Note that the content of both parts – live meeting and prerecorded videos – is mandatory knowledge for the final exam. Moreover, the material will be interwoven and depend on each other. To make it even more explicit, you e.g. need in the live lecture content from Moodle, which will only be made available to you if you successfully passed the quizzes from the prerecorded content. The live lectures will not be recorded. So if you are sick, ask one of the other students for information about the live part.
The actual contents are available via the Moodle course page.
However, to get an impression of the codes that we will work with, you can find below a few examples.

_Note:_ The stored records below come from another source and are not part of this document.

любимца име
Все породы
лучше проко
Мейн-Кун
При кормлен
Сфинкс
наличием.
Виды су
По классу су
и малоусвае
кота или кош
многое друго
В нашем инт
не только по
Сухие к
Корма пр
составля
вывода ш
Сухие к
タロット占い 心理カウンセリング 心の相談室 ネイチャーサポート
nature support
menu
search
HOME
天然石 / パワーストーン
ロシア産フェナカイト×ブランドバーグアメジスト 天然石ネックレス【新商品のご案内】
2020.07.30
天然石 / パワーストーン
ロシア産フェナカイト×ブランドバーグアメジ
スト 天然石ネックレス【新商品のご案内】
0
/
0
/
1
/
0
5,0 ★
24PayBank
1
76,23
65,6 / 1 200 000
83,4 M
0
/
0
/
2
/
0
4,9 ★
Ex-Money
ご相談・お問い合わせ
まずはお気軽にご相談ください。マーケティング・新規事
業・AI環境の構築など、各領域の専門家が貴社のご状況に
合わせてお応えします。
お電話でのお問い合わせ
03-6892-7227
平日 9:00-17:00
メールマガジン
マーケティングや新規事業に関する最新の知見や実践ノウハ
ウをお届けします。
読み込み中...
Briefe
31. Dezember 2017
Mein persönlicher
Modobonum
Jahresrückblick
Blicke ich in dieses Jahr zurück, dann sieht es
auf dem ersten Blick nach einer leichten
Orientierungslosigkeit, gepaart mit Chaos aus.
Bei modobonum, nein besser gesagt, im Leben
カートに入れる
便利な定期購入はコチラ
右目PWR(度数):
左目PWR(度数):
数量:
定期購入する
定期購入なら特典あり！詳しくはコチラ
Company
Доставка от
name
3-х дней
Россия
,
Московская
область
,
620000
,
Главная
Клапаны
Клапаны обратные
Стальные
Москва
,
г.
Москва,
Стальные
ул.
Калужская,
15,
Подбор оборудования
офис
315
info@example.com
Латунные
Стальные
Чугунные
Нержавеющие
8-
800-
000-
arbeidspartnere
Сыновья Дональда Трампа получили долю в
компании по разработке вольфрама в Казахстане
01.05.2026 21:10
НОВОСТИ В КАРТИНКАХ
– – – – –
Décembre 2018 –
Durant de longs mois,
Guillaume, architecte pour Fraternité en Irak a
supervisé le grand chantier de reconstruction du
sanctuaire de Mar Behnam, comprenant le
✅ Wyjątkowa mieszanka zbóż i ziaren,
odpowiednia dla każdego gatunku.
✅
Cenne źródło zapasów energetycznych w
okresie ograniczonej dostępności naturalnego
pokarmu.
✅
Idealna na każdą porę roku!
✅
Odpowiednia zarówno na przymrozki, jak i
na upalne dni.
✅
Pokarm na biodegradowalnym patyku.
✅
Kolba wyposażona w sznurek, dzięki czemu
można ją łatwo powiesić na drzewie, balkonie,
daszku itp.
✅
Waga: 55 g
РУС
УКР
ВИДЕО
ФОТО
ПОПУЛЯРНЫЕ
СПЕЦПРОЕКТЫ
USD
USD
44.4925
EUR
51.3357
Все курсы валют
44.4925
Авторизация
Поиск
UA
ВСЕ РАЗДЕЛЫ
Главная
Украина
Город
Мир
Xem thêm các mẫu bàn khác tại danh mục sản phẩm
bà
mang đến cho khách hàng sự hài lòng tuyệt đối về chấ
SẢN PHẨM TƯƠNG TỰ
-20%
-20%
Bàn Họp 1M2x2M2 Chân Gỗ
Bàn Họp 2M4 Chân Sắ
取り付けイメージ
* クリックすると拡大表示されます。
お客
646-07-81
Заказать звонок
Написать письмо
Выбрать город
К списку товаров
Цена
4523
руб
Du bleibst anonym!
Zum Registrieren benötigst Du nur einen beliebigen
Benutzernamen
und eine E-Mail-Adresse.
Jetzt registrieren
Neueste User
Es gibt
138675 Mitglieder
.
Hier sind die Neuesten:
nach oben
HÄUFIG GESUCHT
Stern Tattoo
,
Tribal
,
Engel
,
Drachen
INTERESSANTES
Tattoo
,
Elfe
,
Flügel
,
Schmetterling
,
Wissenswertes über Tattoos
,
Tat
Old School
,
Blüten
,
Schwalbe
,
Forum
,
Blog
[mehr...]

Note that the below examples can be easily duplicated for your own first steps into parallel and distributed programming. The nice part is that you won’t need to install any special software as everything is browser-based and pre-configured. In times of remote teaching, the real-time collaboration features will further allow us to still jointly work on codes in class.
Introduction to MPI
Duplicate the project and get your first MPI parallel program running by entering the following command in the terminal:
mpiexec -n 2 python hello_world.py
Parallel dot product in OpenMP
Duplicate the project and run a shared-memory parallel dot product via OpenMP by compiling and executing the code via:
gcc -fopenmp -o dot_product_parallel dot_product_parallel.c
Analysis of stock data via Hadoop MapReduce
Please go to this page to find a published notebook which allows you to carry out a data analysis on stock exchange data via Hadoop MapReduce. Just duplicate the project via the corresponding button, and you can do your own data analysis project in a full (pseudo-distributed) Hadoop environment.